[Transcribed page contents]
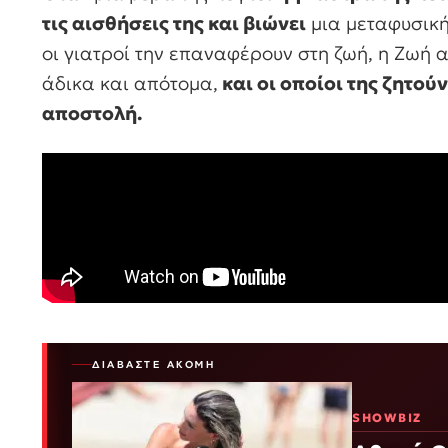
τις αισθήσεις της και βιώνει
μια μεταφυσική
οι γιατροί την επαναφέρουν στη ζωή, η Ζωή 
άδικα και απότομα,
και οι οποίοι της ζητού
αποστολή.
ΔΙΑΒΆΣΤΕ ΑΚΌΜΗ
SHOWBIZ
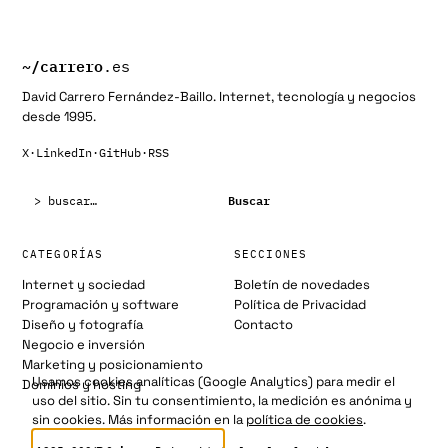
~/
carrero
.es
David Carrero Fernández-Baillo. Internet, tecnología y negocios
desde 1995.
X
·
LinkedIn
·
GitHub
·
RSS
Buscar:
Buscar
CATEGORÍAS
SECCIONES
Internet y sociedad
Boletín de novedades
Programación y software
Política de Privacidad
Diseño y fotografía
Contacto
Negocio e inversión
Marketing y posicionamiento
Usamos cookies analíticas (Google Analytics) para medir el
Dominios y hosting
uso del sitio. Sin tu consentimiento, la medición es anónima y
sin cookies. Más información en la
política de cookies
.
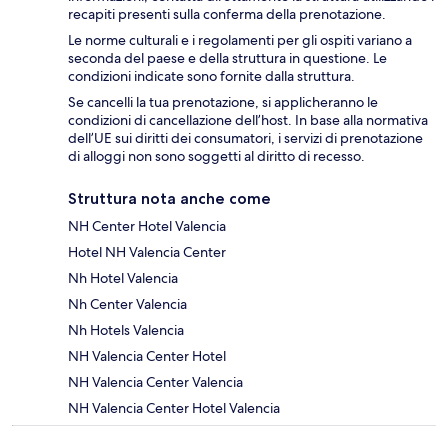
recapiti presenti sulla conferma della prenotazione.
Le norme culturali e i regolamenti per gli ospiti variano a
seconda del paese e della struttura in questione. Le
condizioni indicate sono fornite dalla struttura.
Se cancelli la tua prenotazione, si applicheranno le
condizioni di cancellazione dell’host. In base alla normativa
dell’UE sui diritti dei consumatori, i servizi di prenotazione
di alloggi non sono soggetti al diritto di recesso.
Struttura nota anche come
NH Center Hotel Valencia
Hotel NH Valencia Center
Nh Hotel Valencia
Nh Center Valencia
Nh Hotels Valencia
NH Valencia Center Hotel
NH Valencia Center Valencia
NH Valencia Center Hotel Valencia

* * *

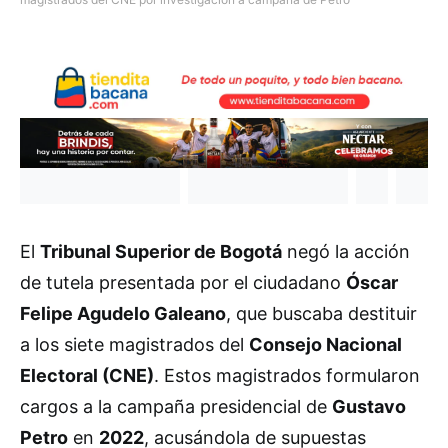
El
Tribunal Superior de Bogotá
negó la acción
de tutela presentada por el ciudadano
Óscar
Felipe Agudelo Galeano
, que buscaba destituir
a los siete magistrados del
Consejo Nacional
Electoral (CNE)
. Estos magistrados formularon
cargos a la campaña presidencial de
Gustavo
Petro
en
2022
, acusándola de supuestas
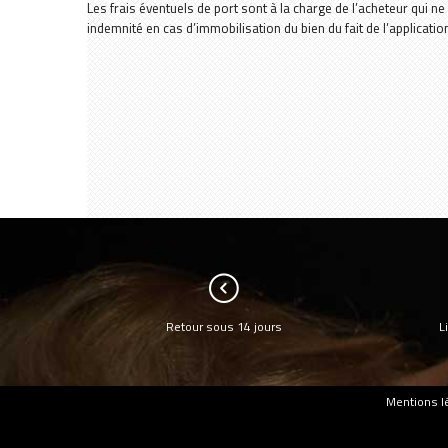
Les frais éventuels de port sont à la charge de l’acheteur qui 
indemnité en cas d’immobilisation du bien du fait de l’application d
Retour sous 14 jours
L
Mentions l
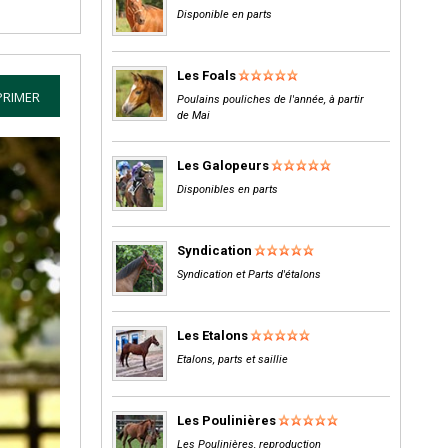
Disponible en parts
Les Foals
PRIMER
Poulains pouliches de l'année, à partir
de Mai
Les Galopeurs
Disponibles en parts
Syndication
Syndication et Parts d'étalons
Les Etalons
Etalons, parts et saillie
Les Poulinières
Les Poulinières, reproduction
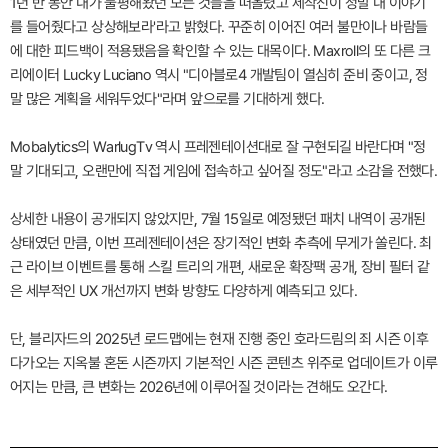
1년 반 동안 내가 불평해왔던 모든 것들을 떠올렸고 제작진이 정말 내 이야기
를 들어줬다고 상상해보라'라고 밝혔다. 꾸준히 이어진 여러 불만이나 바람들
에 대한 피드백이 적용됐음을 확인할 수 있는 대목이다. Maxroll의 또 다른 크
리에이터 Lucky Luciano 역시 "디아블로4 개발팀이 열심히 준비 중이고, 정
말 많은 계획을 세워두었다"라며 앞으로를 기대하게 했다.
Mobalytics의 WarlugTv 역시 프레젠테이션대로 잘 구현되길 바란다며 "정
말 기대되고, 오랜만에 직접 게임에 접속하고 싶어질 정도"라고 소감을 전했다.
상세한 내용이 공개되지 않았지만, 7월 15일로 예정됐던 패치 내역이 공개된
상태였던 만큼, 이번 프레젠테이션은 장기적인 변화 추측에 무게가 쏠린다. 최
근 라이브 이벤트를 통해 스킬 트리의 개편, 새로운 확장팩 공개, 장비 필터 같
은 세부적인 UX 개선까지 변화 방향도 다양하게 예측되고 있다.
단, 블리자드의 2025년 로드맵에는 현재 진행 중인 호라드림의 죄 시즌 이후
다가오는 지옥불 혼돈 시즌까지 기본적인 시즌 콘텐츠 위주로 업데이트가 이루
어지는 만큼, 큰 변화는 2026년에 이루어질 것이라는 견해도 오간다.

* * *

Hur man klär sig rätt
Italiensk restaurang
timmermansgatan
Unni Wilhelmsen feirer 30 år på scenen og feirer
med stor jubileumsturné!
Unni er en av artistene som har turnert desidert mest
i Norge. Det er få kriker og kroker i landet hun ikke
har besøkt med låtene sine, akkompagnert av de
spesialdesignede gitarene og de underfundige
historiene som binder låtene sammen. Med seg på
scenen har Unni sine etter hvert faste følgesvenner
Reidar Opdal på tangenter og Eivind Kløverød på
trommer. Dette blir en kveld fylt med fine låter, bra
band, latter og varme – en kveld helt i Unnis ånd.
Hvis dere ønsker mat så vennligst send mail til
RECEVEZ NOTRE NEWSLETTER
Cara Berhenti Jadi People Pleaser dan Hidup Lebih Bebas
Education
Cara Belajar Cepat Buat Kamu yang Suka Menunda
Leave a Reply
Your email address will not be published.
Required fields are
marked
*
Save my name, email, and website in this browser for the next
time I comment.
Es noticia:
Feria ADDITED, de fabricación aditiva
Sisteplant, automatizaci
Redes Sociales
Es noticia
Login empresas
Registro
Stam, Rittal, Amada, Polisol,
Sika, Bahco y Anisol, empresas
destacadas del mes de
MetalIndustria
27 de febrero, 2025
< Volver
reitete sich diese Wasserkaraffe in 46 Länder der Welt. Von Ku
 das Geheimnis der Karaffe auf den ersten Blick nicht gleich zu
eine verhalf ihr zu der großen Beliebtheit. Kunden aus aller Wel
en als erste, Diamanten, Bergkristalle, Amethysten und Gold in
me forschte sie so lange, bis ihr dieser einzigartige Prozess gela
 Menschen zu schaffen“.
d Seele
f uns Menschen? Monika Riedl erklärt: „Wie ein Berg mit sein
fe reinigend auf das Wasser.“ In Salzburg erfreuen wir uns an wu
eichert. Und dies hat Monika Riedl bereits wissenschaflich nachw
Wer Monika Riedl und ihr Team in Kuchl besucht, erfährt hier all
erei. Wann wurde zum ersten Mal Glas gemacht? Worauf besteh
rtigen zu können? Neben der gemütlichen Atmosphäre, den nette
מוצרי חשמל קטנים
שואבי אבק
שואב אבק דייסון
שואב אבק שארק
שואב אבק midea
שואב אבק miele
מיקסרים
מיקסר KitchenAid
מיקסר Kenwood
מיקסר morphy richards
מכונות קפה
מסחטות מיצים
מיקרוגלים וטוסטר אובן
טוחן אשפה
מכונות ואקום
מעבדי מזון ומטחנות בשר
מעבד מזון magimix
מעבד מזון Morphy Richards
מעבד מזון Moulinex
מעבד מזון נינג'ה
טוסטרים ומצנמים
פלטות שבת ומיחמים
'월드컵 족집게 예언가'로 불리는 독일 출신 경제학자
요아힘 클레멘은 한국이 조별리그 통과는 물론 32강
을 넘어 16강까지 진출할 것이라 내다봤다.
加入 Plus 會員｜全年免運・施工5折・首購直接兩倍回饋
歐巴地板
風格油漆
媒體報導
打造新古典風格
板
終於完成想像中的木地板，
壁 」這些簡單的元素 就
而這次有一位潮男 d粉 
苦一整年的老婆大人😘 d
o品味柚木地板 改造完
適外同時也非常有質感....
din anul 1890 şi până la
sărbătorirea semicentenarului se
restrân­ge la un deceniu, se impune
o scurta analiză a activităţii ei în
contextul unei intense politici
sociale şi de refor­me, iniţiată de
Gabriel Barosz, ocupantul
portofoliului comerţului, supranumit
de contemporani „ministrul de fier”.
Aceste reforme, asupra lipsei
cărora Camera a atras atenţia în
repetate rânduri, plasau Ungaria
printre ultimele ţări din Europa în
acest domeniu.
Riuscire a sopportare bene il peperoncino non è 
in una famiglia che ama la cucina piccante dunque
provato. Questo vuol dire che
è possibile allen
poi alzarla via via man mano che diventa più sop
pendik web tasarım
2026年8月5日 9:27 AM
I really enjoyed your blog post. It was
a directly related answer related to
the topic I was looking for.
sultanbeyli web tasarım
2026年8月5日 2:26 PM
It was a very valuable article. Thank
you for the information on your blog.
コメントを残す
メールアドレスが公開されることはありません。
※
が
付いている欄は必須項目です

● What you should do: Tally up the lines in the records containing the word "sono", then give the count and nothing else.

● Response area: 2